_Your instructions_
Identify each line in the records below that contains the word "page", and copy it.

_Record excerpts_
= = = = = = =

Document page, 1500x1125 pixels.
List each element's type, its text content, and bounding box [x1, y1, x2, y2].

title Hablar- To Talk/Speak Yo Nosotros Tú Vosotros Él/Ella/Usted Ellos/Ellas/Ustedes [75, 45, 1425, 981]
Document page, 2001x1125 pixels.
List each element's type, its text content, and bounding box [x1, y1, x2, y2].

= = = = = = =

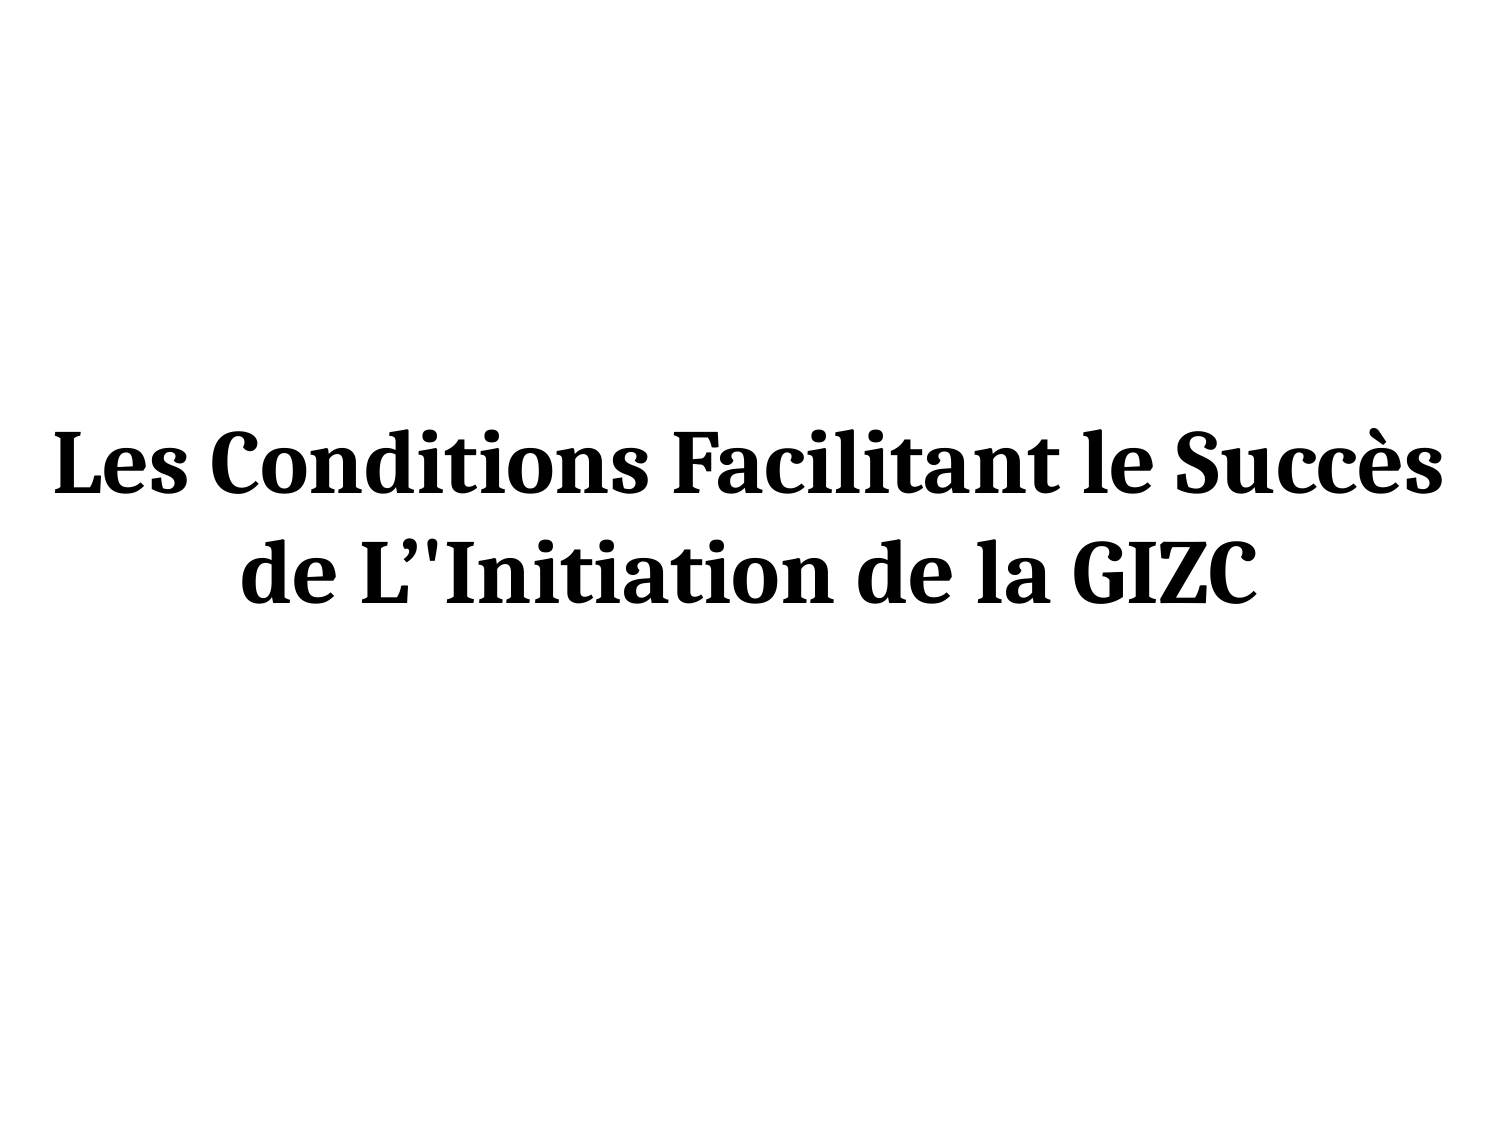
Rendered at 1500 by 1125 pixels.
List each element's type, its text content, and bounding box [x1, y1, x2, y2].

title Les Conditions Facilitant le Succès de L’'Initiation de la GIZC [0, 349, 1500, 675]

= = = = = = =

_Answer to this exercise_
Document page, 1500x1125 pixels.
Document page, 2001x1125 pixels.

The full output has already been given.